Si je prévois de manger un fruit et un yaourt à 17h, collation, trois situations alors sont possibles : 1) par coup de chance mon yaourt et mon fruit correspondent à mon état de faim 2) la consommation du yaourt et du fruit sont « trop » comparée à mon état biologique 3) cette collation est insuffisante pour réduire le déficit énergétique du corps.

C’est principalement dans la situation 3ème qu’apparait la culpabilité, pourquoi ? Le fait d’avoir une collation prévue insuffisante produit un état de faim continuel favorisant le déclenchement d’envies alimentaires.
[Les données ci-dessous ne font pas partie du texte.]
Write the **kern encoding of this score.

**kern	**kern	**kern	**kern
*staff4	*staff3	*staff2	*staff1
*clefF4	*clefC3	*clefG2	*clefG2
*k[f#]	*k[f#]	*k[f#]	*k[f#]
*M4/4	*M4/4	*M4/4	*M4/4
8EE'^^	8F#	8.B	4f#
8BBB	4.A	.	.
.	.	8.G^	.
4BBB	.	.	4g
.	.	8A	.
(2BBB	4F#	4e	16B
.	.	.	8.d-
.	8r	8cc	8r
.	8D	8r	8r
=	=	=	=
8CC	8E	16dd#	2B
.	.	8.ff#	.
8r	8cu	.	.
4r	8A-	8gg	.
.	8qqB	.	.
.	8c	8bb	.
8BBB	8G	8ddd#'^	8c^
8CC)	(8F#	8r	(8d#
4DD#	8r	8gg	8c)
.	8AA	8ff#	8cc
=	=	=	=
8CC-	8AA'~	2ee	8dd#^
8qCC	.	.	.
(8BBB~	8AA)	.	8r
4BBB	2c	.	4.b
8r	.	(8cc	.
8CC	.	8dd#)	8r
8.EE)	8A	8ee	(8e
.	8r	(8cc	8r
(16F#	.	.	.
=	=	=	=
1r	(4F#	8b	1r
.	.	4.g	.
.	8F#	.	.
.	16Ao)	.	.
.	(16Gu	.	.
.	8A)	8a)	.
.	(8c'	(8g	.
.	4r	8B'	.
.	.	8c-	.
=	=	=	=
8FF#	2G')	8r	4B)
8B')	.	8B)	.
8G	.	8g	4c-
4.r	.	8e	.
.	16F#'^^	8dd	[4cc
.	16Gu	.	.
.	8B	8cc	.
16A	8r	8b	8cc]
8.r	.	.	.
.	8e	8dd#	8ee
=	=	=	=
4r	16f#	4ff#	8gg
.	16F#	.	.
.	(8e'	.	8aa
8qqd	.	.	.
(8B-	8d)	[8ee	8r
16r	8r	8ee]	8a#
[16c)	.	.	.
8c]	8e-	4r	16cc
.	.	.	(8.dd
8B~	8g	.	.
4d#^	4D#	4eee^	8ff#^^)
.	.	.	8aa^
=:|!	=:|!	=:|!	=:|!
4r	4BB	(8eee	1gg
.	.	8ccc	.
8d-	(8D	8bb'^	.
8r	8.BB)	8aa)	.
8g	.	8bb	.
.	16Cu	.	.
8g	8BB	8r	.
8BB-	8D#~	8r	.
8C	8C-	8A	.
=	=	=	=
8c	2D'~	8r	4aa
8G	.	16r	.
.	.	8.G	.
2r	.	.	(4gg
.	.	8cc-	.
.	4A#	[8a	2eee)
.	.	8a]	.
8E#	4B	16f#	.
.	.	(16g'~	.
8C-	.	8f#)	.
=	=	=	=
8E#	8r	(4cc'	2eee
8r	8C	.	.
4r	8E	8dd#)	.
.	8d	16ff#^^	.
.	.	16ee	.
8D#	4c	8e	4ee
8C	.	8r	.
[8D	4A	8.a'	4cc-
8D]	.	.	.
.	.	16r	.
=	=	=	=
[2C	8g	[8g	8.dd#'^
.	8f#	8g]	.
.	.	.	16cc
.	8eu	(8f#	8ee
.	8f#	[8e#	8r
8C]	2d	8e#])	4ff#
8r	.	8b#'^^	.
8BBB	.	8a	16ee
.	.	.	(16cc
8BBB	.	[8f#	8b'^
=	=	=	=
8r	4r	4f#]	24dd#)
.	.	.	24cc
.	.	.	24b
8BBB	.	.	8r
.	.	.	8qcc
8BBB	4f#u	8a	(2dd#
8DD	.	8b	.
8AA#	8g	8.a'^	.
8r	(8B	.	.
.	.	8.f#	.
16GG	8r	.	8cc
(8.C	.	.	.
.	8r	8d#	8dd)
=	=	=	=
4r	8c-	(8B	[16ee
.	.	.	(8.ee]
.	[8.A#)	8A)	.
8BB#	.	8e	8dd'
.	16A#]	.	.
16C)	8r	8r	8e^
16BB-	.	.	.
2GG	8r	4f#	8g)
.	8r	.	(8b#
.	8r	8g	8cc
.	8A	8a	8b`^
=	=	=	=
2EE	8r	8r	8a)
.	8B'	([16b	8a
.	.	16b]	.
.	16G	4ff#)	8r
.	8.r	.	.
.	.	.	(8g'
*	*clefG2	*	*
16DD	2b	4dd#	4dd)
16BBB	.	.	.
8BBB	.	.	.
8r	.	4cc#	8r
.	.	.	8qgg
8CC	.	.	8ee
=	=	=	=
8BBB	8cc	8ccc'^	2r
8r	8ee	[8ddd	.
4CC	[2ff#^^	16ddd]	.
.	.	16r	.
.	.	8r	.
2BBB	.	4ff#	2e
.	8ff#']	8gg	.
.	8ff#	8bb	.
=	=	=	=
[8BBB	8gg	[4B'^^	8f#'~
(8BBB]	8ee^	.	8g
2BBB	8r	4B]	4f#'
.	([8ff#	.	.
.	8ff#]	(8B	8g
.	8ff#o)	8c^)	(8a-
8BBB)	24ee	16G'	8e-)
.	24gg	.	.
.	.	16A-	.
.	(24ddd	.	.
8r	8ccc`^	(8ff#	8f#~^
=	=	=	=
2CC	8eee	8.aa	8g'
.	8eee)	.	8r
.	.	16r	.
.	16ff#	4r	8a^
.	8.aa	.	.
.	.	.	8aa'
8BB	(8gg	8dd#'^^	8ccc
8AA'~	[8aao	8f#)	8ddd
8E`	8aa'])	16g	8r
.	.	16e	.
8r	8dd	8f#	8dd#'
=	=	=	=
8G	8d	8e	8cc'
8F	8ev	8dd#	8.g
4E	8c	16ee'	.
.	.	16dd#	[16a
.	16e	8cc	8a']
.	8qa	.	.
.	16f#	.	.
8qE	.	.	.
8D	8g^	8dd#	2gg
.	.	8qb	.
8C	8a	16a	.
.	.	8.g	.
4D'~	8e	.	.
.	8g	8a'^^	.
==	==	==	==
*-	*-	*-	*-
Ces nouvelles prises alimentaires vont être jugées comme trop, j’appelle ce moment : « LE POINT MORAL ». Ce moment où j’estime que c’est trop par rapport à ce que j’ai prévu et non par rapport à mon état biologique. Ainsi, les prises alimentaires prévues dépassées, l’excès se poursuit…

Pour comprendre, cette culpabilité n’en est pas une puisque son origine est dans une évaluation d’une prise alimentaire future sur un hypothétique état du corps. Ici, nous mesurons l’erreur historique des pratiques alimentaires pour les pertes de poids.

Donc pour se sortir de cette dite culpabilité, modifions son origine, c’est-à-dire en arrêtant d’imaginer ce que nous devrions manger dans un futur, présupposant que nous connaîtrions l’état du corps dans ce futur.